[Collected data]
=== Begin Enclosure ===
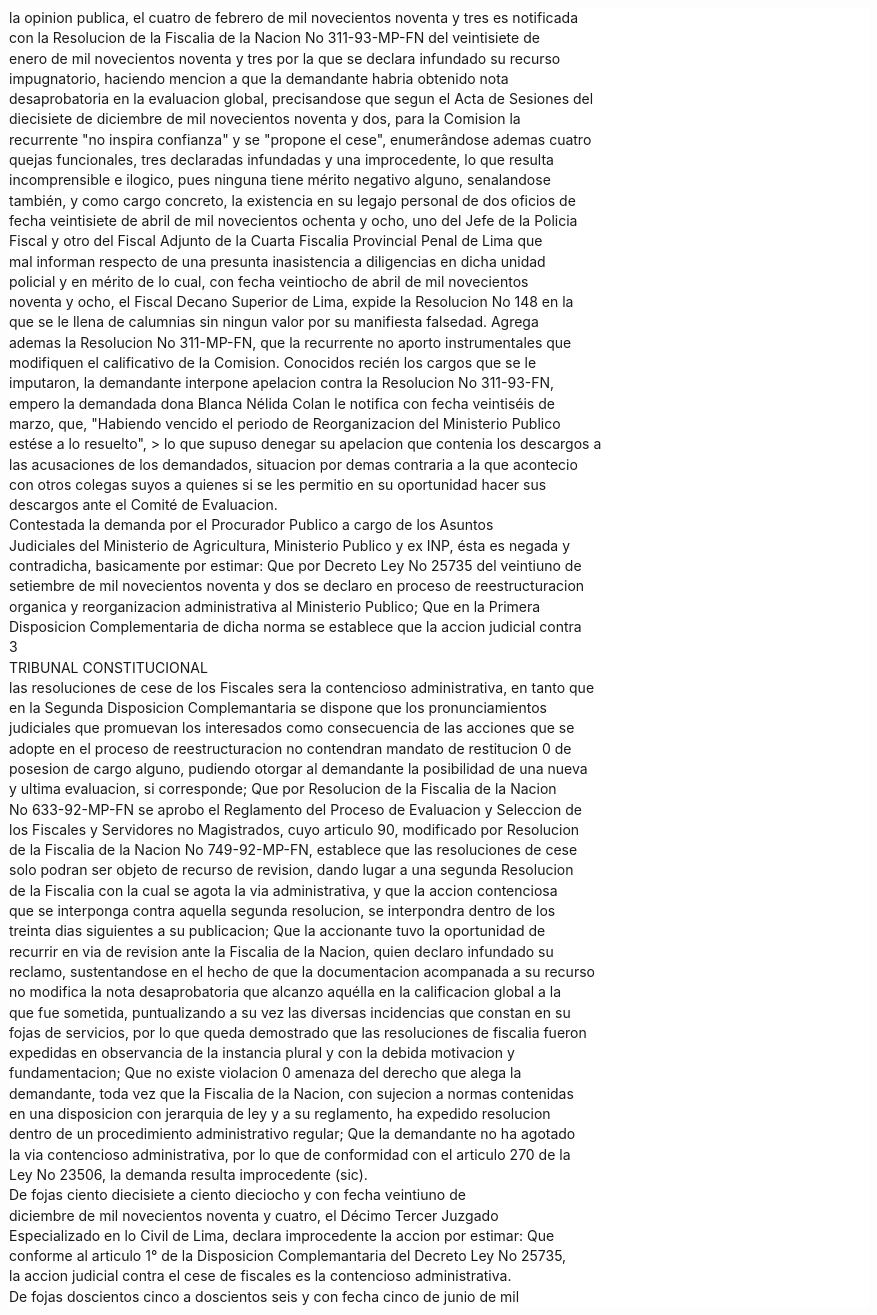 la opinion publica, el cuatro de febrero de mil novecientos noventa y tres es notificada  
con la Resolucion de la Fiscalia de la Nacion No 311-93-MP-FN del veintisiete de  
enero de mil novecientos noventa y tres por la que se declara infundado su recurso  
impugnatorio, haciendo mencion a que la demandante habria obtenido nota  
desaprobatoria en la evaluacion global, precisandose que segun el Acta de Sesiones del  
diecisiete de diciembre de mil novecientos noventa y dos, para la Comision la  
recurrente "no inspira confianza" y se "propone el cese", enumerândose ademas cuatro  
quejas funcionales, tres declaradas infundadas y una improcedente, lo que resulta  
incomprensible e ilogico, pues ninguna tiene mérito negativo alguno, senalandose  
también, y como cargo concreto, la existencia en su legajo personal de dos oficios de  
fecha veintisiete de abril de mil novecientos ochenta y ocho, uno del Jefe de la Policia  
Fiscal y otro del Fiscal Adjunto de la Cuarta Fiscalia Provincial Penal de Lima que  
mal informan respecto de una presunta inasistencia a diligencias en dicha unidad  
policial y en mérito de lo cual, con fecha veintiocho de abril de mil novecientos  
noventa y ocho, el Fiscal Decano Superior de Lima, expide la Resolucion No 148 en la  
que se le llena de calumnias sin ningun valor por su manifiesta falsedad. Agrega  
ademas la Resolucion No 311-MP-FN, que la recurrente no aporto instrumentales que  
modifiquen el calificativo de la Comision. Conocidos recién los cargos que se le  
imputaron, la demandante interpone apelacion contra la Resolucion No 311-93-FN,  
empero la demandada dona Blanca Nélida Colan le notifica con fecha veintiséis de  
marzo, que, "Habiendo vencido el periodo de Reorganizacion del Ministerio Publico  
estése a lo resuelto", > lo que supuso denegar su apelacion que contenia los descargos a  
las acusaciones de los demandados, situacion por demas contraria a la que acontecio  
con otros colegas suyos a quienes si se les permitio en su oportunidad hacer sus  
descargos ante el Comité de Evaluacion.  
Contestada la demanda por el Procurador Publico a cargo de los Asuntos  
Judiciales del Ministerio de Agricultura, Ministerio Publico y ex INP, ésta es negada y  
contradicha, basicamente por estimar: Que por Decreto Ley No 25735 del veintiuno de  
setiembre de mil novecientos noventa y dos se declaro en proceso de reestructuracion  
organica y reorganizacion administrativa al Ministerio Publico; Que en la Primera  
Disposicion Complementaria de dicha norma se establece que la accion judicial contra  
3  
TRIBUNAL CONSTITUCIONAL  
las resoluciones de cese de los Fiscales sera la contencioso administrativa, en tanto que  
en la Segunda Disposicion Complemantaria se dispone que los pronunciamientos  
judiciales que promuevan los interesados como consecuencia de las acciones que se  
adopte en el proceso de reestructuracion no contendran mandato de restitucion 0 de  
posesion de cargo alguno, pudiendo otorgar al demandante la posibilidad de una nueva  
y ultima evaluacion, si corresponde; Que por Resolucion de la Fiscalia de la Nacion  
No 633-92-MP-FN se aprobo el Reglamento del Proceso de Evaluacion y Seleccion de  
los Fiscales y Servidores no Magistrados, cuyo articulo 90, modificado por Resolucion  
de la Fiscalia de la Nacion No 749-92-MP-FN, establece que las resoluciones de cese  
solo podran ser objeto de recurso de revision, dando lugar a una segunda Resolucion  
de la Fiscalia con la cual se agota la via administrativa, y que la accion contenciosa  
que se interponga contra aquella segunda resolucion, se interpondra dentro de los  
treinta dias siguientes a su publicacion; Que la accionante tuvo la oportunidad de  
recurrir en via de revision ante la Fiscalia de la Nacion, quien declaro infundado su  
reclamo, sustentandose en el hecho de que la documentacion acompanada a su recurso  
no modifica la nota desaprobatoria que alcanzo aquélla en la calificacion global a la  
que fue sometida, puntualizando a su vez las diversas incidencias que constan en su  
fojas de servicios, por lo que queda demostrado que las resoluciones de fiscalia fueron  
expedidas en observancia de la instancia plural y con la debida motivacion y  
fundamentacion; Que no existe violacion 0 amenaza del derecho que alega la  
demandante, toda vez que la Fiscalia de la Nacion, con sujecion a normas contenidas  
en una disposicion con jerarquia de ley y a su reglamento, ha expedido resolucion  
dentro de un procedimiento administrativo regular; Que la demandante no ha agotado  
la via contencioso administrativa, por lo que de conformidad con el articulo 270 de la  
Ley No 23506, la demanda resulta improcedente (sic).  
De fojas ciento diecisiete a ciento dieciocho y con fecha veintiuno de  
diciembre de mil novecientos noventa y cuatro, el Décimo Tercer Juzgado  
Especializado en lo Civil de Lima, declara improcedente la accion por estimar: Que  
conforme al articulo 1° de la Disposicion Complemantaria del Decreto Ley No 25735,  
la accion judicial contra el cese de fiscales es la contencioso administrativa.  
De fojas doscientos cinco a doscientos seis y con fecha cinco de junio de mil  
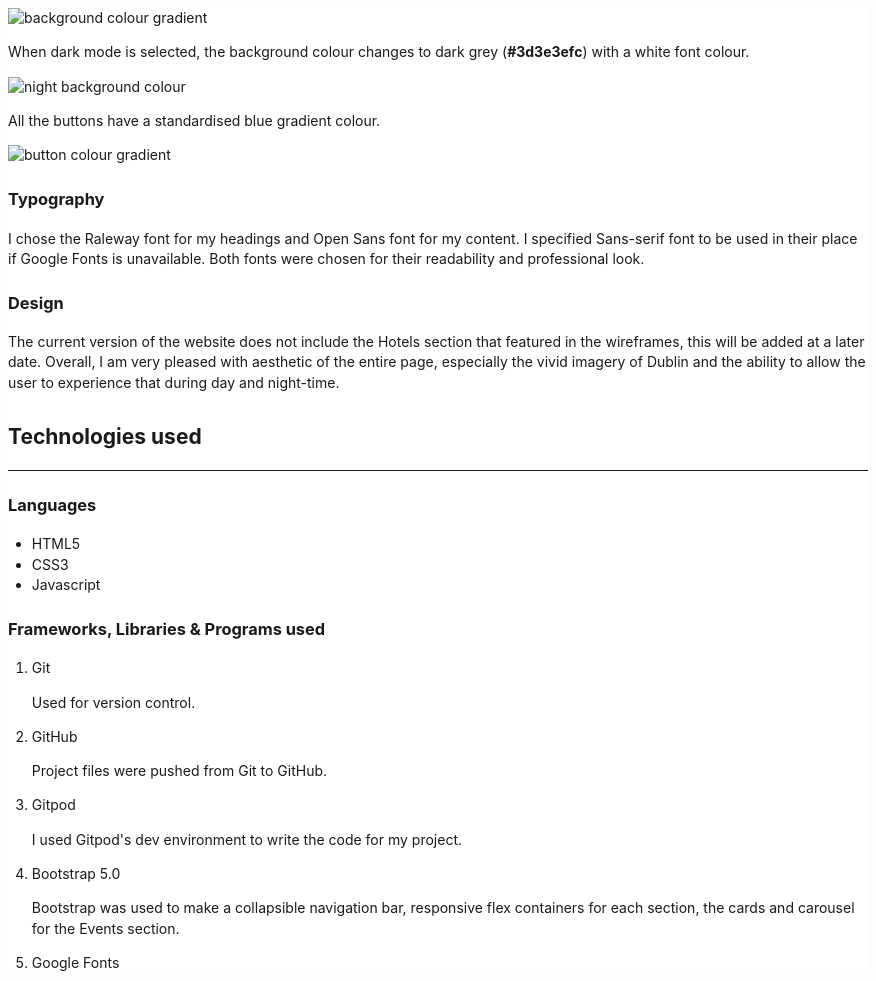 ![background colour gradient](https://i.imgur.com/vhcnhrc.png)  

When dark mode is selected, the background colour changes to dark grey (**#3d3e3efc**) with a white font colour.

![night background colour](https://i.imgur.com/0lhNIZB.png)

All the buttons have a standardised blue gradient colour. 

![button colour gradient](https://i.imgur.com/qIxcHCJ.png)

### Typography

I chose the Raleway font for my headings and Open Sans font for my content. 
I specified Sans-serif font to be used in their place if Google Fonts is unavailable. Both fonts were chosen for their readability and professional look.

### Design

The current version of the website does not include the Hotels section that featured in the wireframes, this will be added at a later date. 
Overall, I am very pleased with aesthetic of the entire page, especially the vivid imagery of Dublin and the ability to allow the user to experience that during day and night-time. 


## Technologies used
___

### Languages

- HTML5
- CSS3
- Javascript

### Frameworks, Libraries & Programs used

1. Git 

    Used for version control.

2. GitHub 

    Project files were pushed from Git to GitHub.

3. Gitpod

    I used Gitpod's dev environment to write the code for my project.

4. Bootstrap 5.0 

    Bootstrap was used to make a collapsible navigation bar, responsive flex containers for each section, 
    the cards and carousel for the Events section.

5. Google Fonts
=== End Enclosure ===
» **Brief**
Reproduce every one of the records above line for line, without any changes, and omit the pictures from your copy.

» **Task result**
 la opinion publica, el cuatro de febrero de mil novecientos noventa y tres es notificada  
con la Resolucion de la Fiscalia de la Nacion No 311-93-MP-FN del veintisiete de  
enero de mil novecientos noventa y tres por la que se declara infundado su recurso  
impugnatorio, haciendo mencion a que la demandante habria obtenido nota  
desaprobatoria en la evaluacion global, precisandose que segun el Acta de Sesiones del  
diecisiete de diciembre de mil novecientos noventa y dos, para la Comision la  
recurrente "no inspira confianza" y se "propone el cese", enumerândose ademas cuatro  
quejas funcionales, tres declaradas infundadas y una improcedente, lo que resulta  
incomprensible e ilogico, pues ninguna tiene mérito negativo alguno, senalandose  
también, y como cargo concreto, la existencia en su legajo personal de dos oficios de  
fecha veintisiete de abril de mil novecientos ochenta y ocho, uno del Jefe de la Policia  
Fiscal y otro del Fiscal Adjunto de la Cuarta Fiscalia Provincial Penal de Lima que  
mal informan respecto de una presunta inasistencia a diligencias en dicha unidad  
policial y en mérito de lo cual, con fecha veintiocho de abril de mil novecientos  
noventa y ocho, el Fiscal Decano Superior de Lima, expide la Resolucion No 148 en la  
que se le llena de calumnias sin ningun valor por su manifiesta falsedad. Agrega  
ademas la Resolucion No 311-MP-FN, que la recurrente no aporto instrumentales que  
modifiquen el calificativo de la Comision. Conocidos recién los cargos que se le  
imputaron, la demandante interpone apelacion contra la Resolucion No 311-93-FN,  
empero la demandada dona Blanca Nélida Colan le notifica con fecha veintiséis de  
marzo, que, "Habiendo vencido el periodo de Reorganizacion del Ministerio Publico  
estése a lo resuelto", > lo que supuso denegar su apelacion que contenia los descargos a  
las acusaciones de los demandados, situacion por demas contraria a la que acontecio  
con otros colegas suyos a quienes si se les permitio en su oportunidad hacer sus  
descargos ante el Comité de Evaluacion.  
Contestada la demanda por el Procurador Publico a cargo de los Asuntos  
Judiciales del Ministerio de Agricultura, Ministerio Publico y ex INP, ésta es negada y  
contradicha, basicamente por estimar: Que por Decreto Ley No 25735 del veintiuno de  
setiembre de mil novecientos noventa y dos se declaro en proceso de reestructuracion  
organica y reorganizacion administrativa al Ministerio Publico; Que en la Primera  
Disposicion Complementaria de dicha norma se establece que la accion judicial contra  
3  
TRIBUNAL CONSTITUCIONAL  
las resoluciones de cese de los Fiscales sera la contencioso administrativa, en tanto que  
en la Segunda Disposicion Complemantaria se dispone que los pronunciamientos  
judiciales que promuevan los interesados como consecuencia de las acciones que se  
adopte en el proceso de reestructuracion no contendran mandato de restitucion 0 de  
posesion de cargo alguno, pudiendo otorgar al demandante la posibilidad de una nueva  
y ultima evaluacion, si corresponde; Que por Resolucion de la Fiscalia de la Nacion  
No 633-92-MP-FN se aprobo el Reglamento del Proceso de Evaluacion y Seleccion de  
los Fiscales y Servidores no Magistrados, cuyo articulo 90, modificado por Resolucion  
de la Fiscalia de la Nacion No 749-92-MP-FN, establece que las resoluciones de cese  
solo podran ser objeto de recurso de revision, dando lugar a una segunda Resolucion  
de la Fiscalia con la cual se agota la via administrativa, y que la accion contenciosa  
que se interponga contra aquella segunda resolucion, se interpondra dentro de los  
treinta dias siguientes a su publicacion; Que la accionante tuvo la oportunidad de  
recurrir en via de revision ante la Fiscalia de la Nacion, quien declaro infundado su  
reclamo, sustentandose en el hecho de que la documentacion acompanada a su recurso  
no modifica la nota desaprobatoria que alcanzo aquélla en la calificacion global a la  
que fue sometida, puntualizando a su vez las diversas incidencias que constan en su  
fojas de servicios, por lo que queda demostrado que las resoluciones de fiscalia fueron  
expedidas en observancia de la instancia plural y con la debida motivacion y  
fundamentacion; Que no existe violacion 0 amenaza del derecho que alega la  
demandante, toda vez que la Fiscalia de la Nacion, con sujecion a normas contenidas  
en una disposicion con jerarquia de ley y a su reglamento, ha expedido resolucion  
dentro de un procedimiento administrativo regular; Que la demandante no ha agotado  
la via contencioso administrativa, por lo que de conformidad con el articulo 270 de la  
Ley No 23506, la demanda resulta improcedente (sic).  
De fojas ciento diecisiete a ciento dieciocho y con fecha veintiuno de  
diciembre de mil novecientos noventa y cuatro, el Décimo Tercer Juzgado  
Especializado en lo Civil de Lima, declara improcedente la accion por estimar: Que  
conforme al articulo 1° de la Disposicion Complemantaria del Decreto Ley No 25735,  
la accion judicial contra el cese de fiscales es la contencioso administrativa.  
De fojas doscientos cinco a doscientos seis y con fecha cinco de junio de mil  
 ![background colour gradient](https://i.imgur.com/vhcnhrc.png)  

When dark mode is selected, the background colour changes to dark grey (**#3d3e3efc**) with a white font colour.

![night background colour](https://i.imgur.com/0lhNIZB.png)

All the buttons have a standardised blue gradient colour. 

![button colour gradient](https://i.imgur.com/qIxcHCJ.png)

### Typography

I chose the Raleway font for my headings and Open Sans font for my content. 
I specified Sans-serif font to be used in their place if Google Fonts is unavailable. Both fonts were chosen for their readability and professional look.

### Design

The current version of the website does not include the Hotels section that featured in the wireframes, this will be added at a later date. 
Overall, I am very pleased with aesthetic of the entire page, especially the vivid imagery of Dublin and the ability to allow the user to experience that during day and night-time. 


## Technologies used
___

### Languages

- HTML5
- CSS3
- Javascript

### Frameworks, Libraries & Programs used

1. Git 

    Used for version control.

2. GitHub 

    Project files were pushed from Git to GitHub.

3. Gitpod

    I used Gitpod's dev environment to write the code for my project.

4. Bootstrap 5.0 

    Bootstrap was used to make a collapsible navigation bar, responsive flex containers for each section, 
    the cards and carousel for the Events section.

5. Google Fonts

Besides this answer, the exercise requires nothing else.